* Tasks to perform *
a. In the Nyseius review, why does the writer bring out Transilvanian Hunger every year? Answer in one to three sentences.
b. Name every music genre or style that the Nyseius review mentions.
c. Extend the Nyseius review with one more paragraph that follows on from its final sentence.

* Selected excerpt *
Nyseius – De Divinatione Daemonum

nyseiusYou know what good black metal has and often lacks?  Atmosphere.  Every year this guy right here (editor) pulls out Transilvanian [sic] Hunger not for the vocals, not for the incessant drumming, but for those guitars.  They flow like brittle snow around cold rocks in a chasm, and it just makes this time of year so vibrant with the feeling of death.  If any black metal can pull off at least that, we tend to like it, or at least pass it off as something to listen to now and then, or perhaps once, just to say you did.  And if you know black metal, you’re aware there’s a new band or release every day practically, France being one of the areas known for some of the more atmospheric of the genre, but typically people pull out all the legends.  Mütiilation, Blut Aus Nord, you know the names.  But if there’s any country with a wealth of names beyond the so-called greats, it’s France.  Why France?  We’ve encountered this recently with French post-metal, post-black metal, post-hardcore, etc.  It’s clear it’s time to shed that typical image of the French that’s been around since World War II.  In their defense, all of the chaos and rotting bodies of the first war is what did it to them, and let’s just say all that disgust has been channeled in the past decade into the right places.

* Extracted data *
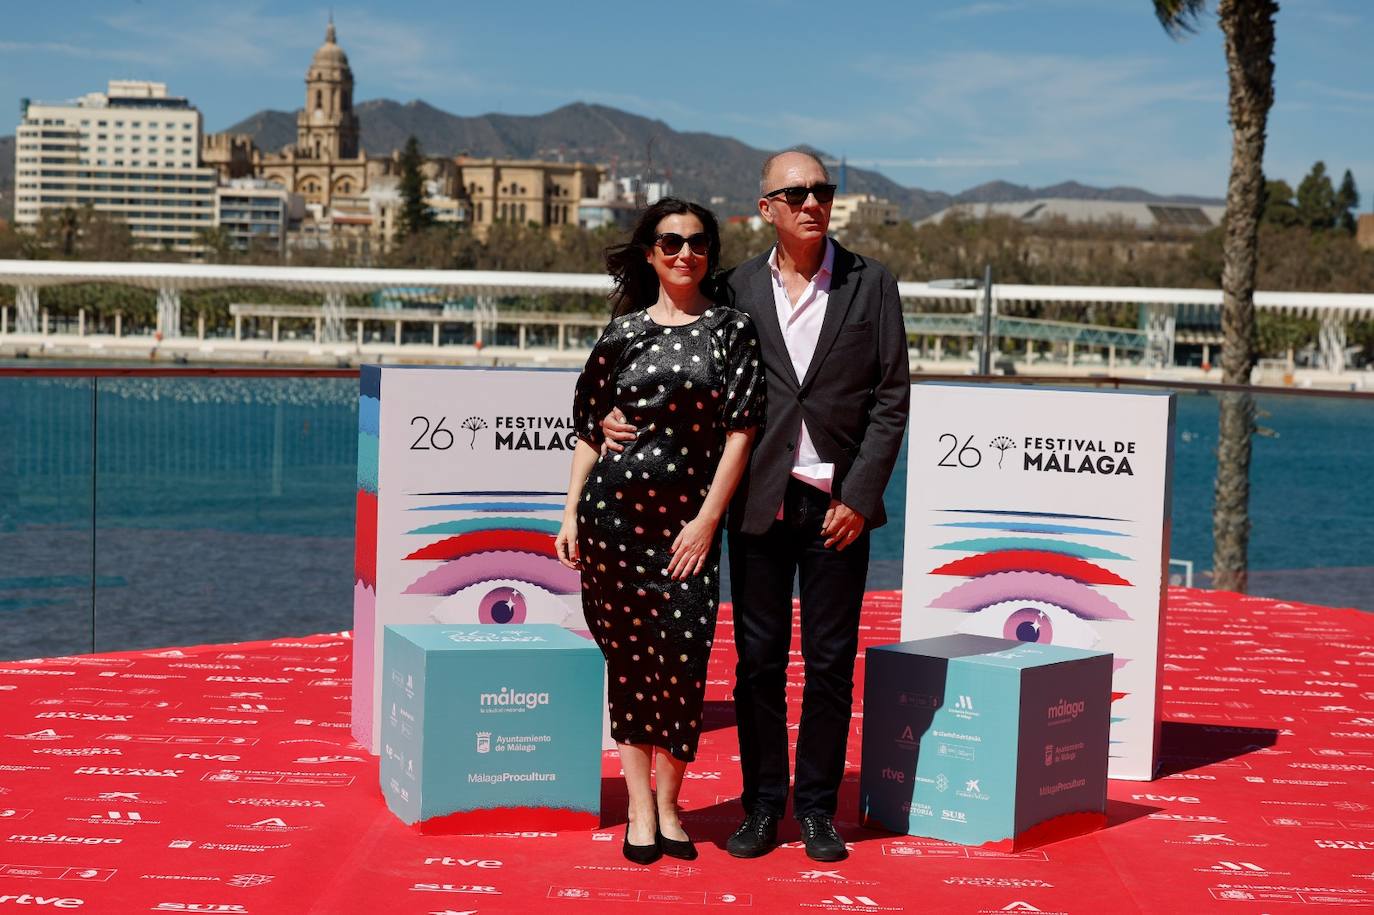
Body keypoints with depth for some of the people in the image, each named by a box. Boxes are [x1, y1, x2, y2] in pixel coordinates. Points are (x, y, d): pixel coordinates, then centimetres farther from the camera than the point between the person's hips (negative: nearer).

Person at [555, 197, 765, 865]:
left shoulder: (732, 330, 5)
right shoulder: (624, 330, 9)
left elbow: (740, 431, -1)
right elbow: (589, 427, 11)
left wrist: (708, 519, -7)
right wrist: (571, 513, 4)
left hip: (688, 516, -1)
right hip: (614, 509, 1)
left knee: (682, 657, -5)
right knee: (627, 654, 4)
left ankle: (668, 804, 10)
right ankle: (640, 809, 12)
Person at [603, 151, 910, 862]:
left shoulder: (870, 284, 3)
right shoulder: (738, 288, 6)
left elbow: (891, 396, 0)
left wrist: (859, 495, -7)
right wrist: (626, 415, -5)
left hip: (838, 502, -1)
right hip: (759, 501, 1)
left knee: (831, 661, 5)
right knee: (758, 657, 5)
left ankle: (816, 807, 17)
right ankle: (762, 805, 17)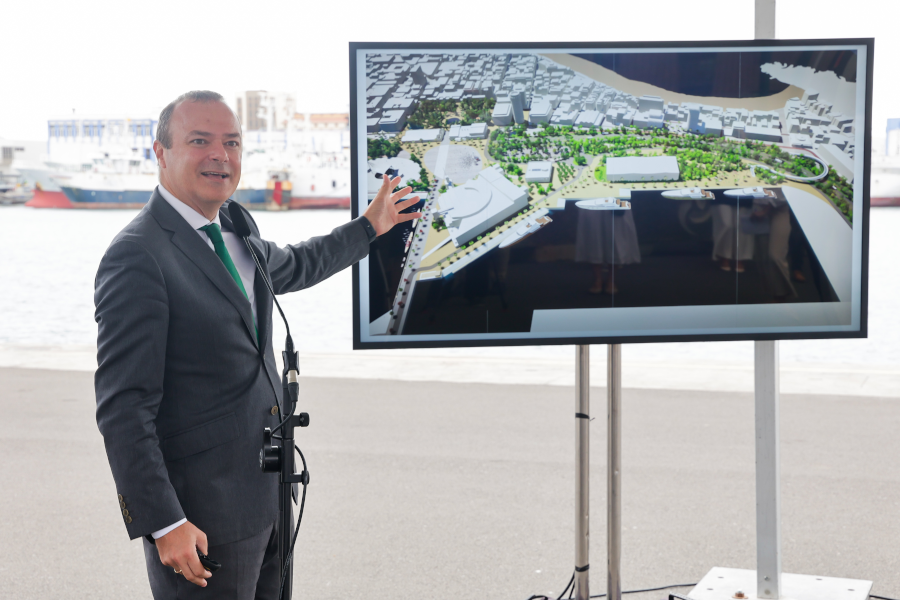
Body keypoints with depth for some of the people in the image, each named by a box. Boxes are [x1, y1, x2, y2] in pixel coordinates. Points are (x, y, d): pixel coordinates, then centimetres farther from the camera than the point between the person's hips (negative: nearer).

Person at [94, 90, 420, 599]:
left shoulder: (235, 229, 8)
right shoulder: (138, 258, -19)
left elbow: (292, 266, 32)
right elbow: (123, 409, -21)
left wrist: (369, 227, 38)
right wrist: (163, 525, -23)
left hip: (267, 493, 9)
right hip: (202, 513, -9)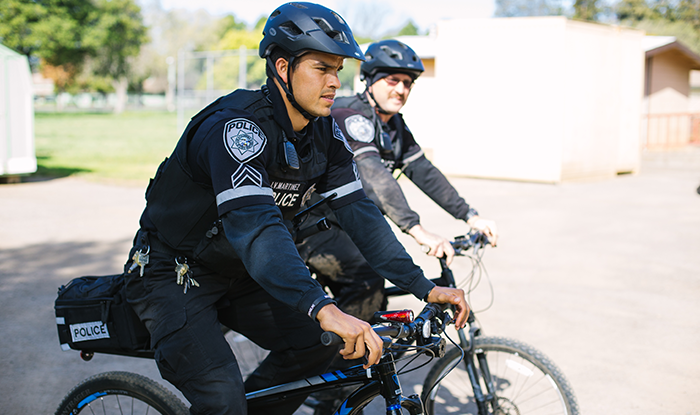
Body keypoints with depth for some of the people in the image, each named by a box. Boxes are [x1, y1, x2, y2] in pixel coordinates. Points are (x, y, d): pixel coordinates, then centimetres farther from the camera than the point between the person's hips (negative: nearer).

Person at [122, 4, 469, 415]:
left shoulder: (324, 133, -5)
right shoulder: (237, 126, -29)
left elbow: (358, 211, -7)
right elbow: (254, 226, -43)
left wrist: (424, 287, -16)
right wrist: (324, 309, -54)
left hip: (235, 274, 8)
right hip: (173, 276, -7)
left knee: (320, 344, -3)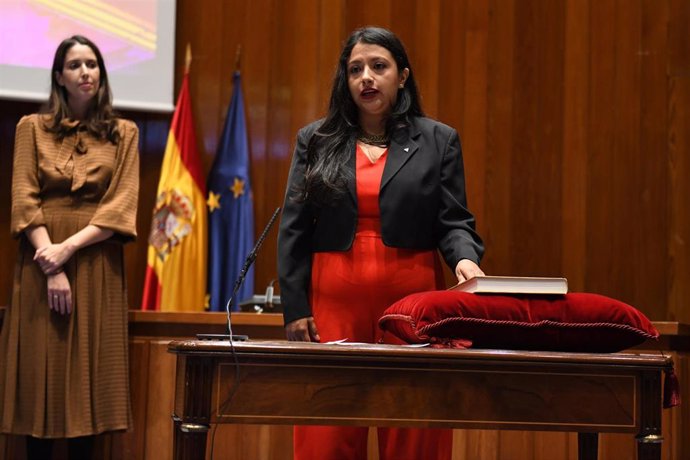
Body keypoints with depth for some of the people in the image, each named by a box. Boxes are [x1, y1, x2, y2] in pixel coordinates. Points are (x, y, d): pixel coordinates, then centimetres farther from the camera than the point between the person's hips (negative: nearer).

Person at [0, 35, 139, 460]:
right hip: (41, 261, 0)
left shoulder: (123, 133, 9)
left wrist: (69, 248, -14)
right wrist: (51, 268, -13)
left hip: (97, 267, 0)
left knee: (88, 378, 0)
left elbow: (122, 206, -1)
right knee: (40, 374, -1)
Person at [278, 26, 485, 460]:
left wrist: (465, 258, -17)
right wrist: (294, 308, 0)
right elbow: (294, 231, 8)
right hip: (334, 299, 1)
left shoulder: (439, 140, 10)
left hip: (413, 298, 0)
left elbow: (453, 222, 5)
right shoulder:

* Answers per task *
a. The writer returns to it for its guitars, not its vocals or drumming. The guitars flow like brittle snow around cold rocks in a chasm and make the season vibrant with the feeling of death.

b. black metal, post-metal, post-black metal, post-hardcore

c.
  

Nyseius is still quite new to the game, but only in terms of published works.  They’ve been around since roughly 2002, but after a demo early in their career, of which you can only find a single track online, they didn’t release anything until 2010 (which is where said track is from, a rerecorded version).  Following this, they’ve finally returned with this new one, De Divinatione Daemonum, in 2015.  We received some great, classic, Satanic black metal from the label ATMF just this past year, so knowing how that one went, we figured this would be a sure bet.  A horse at the start of a horse race where there were no other horses to be found.  Yeah, that was the analogy we came up with.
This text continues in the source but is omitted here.